Because I have millions of rows to write into the datastore, it would take too long to write with a speed of 30 entities/sec.


Question: The input is just one huge gzipped file. Do I need to split it into multiple small files to trigger multiple workers? Is there any other way I can make the importing faster? Do I miss something in the num_workers setup? Thanks!


2 个解决方案



I'm not familiar with apache beam, the answer is from the general flow perspective.

我对apache beam不熟悉,答案是从一般的流程角度来看。

Assuming there are no dependencies to be considered between entity data in various input file sections then yes, working with multiple input files should definitely help as all these files could then be processed virtually in parallel (depending, of course, on the max number of available workers).


You might not need to split the huge zipfile beforehand, it might be possible to simply hand off segments of the single input data stream to separate data segment workers for writing, if the overhead of such handoff itself is neglijible compared to the actual data segment processing.

您可能不需要事先拆分巨大的zip文件,如果与实际数据段处理相比,这种切换本身的开销是可忽略的,那么可以简单地将单个输入数据流的段移交给单独的数据段工作者进行写入。 。

The overall performance limitation would be the speed of reading the input data, splitting it in segments and handoff to the segment data workers.


A data segment worker would further split the data segment it receives in smaller chunks of up to the equivalent of the max 500 entities that can be converted to entities and written to the datastore in a single batch operation.
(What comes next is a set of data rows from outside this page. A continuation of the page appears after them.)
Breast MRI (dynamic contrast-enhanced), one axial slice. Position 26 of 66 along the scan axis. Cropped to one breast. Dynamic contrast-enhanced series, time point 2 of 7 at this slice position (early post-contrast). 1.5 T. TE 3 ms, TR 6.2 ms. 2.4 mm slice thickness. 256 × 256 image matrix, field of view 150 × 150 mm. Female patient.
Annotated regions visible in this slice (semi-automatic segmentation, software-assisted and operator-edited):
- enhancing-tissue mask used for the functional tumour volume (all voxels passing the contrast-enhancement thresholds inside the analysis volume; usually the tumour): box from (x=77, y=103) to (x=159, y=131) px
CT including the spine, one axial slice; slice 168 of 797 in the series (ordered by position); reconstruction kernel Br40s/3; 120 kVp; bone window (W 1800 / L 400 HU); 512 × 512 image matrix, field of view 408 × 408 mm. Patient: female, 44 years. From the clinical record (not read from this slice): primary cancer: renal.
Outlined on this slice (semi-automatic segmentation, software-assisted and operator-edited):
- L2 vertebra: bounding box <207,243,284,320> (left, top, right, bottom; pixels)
Depending of the datastore client library used it may be possible to perform this operation asyncronously, allowing the split into chunks and conversion to entities to continue without waiting for the previous datastore writes to complete.


The performance limitation at the data segment worker would then be the speed at which the data segment can be split into chunks and the chunk converted to entities


If async ops aren't available or for even higher throughput, yet another handoff of each chunk to a segment worker could be performed, with the segment worker performing the conversion to entities and datastore batch write.
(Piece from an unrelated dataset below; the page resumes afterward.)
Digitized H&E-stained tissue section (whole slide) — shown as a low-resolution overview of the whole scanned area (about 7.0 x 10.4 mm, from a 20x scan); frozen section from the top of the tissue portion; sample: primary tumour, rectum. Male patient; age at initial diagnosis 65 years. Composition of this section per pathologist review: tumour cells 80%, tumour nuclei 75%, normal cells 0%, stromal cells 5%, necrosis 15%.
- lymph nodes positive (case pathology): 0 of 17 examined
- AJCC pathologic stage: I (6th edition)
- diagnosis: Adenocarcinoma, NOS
The performance limitation at the data segment worker level would then be just the speed at which the data segment can be split into chunks and handed over to the chunk workers.


With such approach the actual conversion to entities and batch writing them to the datastore (async or not) would no longer sit in the critical path of splitting the input data stream, which is, I believe, the performance limitation in your current approach.
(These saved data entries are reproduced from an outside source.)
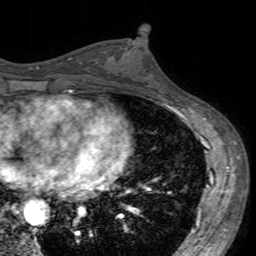
Breast MRI (dynamic contrast-enhanced), one axial slice. Cropped to one breast. Dynamic contrast-enhanced series, time point 2 of 7 at this slice position (early post-contrast). 3 T. TE 2.4 ms, TR 4.6 ms. 1 mm slice thickness. 256 × 256 image matrix. Female patient.
Structures marked on this image (semi-automatically segmented with operator editing):
- enhancing-tissue mask used for the functional tumour volume (all voxels passing the contrast-enhancement thresholds inside the analysis volume; usually the tumour): bounding box [x1, y1, x2, y2] px = [103, 43, 160, 96]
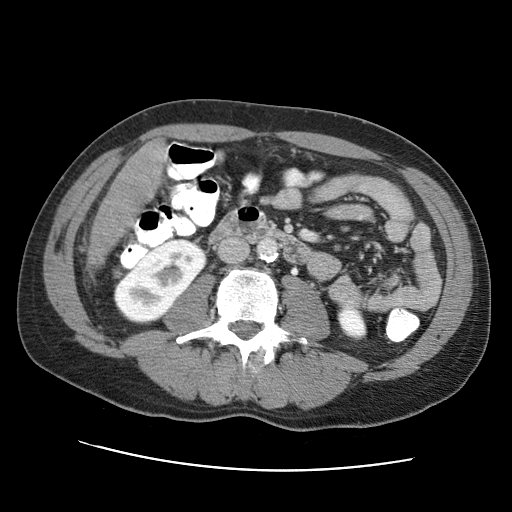
Contrast-enhanced abdominal CT (liver protocol), one axial slice. Slice 10 of 95 in the series (ordered by position). 120 kVp. One of 2 acquisitions stored at this slice position. Soft-tissue window (W 400 / L 40 HU). 512 × 512 image matrix. From the clinical record (not read from this slice): diagnosis: hepatocellular carcinoma (patient treated with transarterial chemoembolisation; whether this scan precedes or follows treatment is not stated here); TNM stage (as recorded): Stage-IVA; Child-Pugh class: A; tumour differentiation: moderately differentiated; tumour nodularity: multinodular.
Annotated regions visible in this slice (semi-automatic segmentation, software-assisted and operator-edited):
- liver parenchyma outside the tumour (the mass and vessels are separate outlines, so this box may not span the whole liver): bounding box (x1, y1, x2, y2) in pixels: (128, 142, 166, 195)
- mass: (85, 158, 154, 268)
I looked into the design of vcfio. I suspect (if I understand correctly) that the reason I always get one worker when the input is a single file is due to the limit of the _VcfSource and the VCF format constraint. This format has a header part that defines how to translate the non-header lines. This causes that each worker that reads the source file has to work on an entire file. When I split the single file into 5 separate files that share the same header, I successfully get up to 5 workers (but not any more probably due to the same reason).


One thing I don't understand is that the number of workers that read can be limited to 5 (in this case). But why we are limited to have only 5 workers to write? Anyway, I think I have found the alternative way to trigger multiple workers with beam Dataflow-Runner (use pre-split VCF files). There is also a related approach in gcp variant transforms project, in which the vcfio has been significantly extended. It seems to support the multiple workers with a single input vcf file. I wish the changes in that project could be merged into the beam project too.

我不明白的一件事是,阅读的工人数量可以限制为5(在这种情况下)。但为什么我们只限于只有5名工人写?无论如何,我想我已经找到了使用beam Dataflow-Runner触发多个worker的替代方法(使用pre-split VCF文件)。 gcp变体转换项目中还有一个相关的方法,其中vcfio已得到显着扩展。它似乎支持具有单个输入vcf文件的多个worker。我希望该项目的变化也可以合并到梁项目中。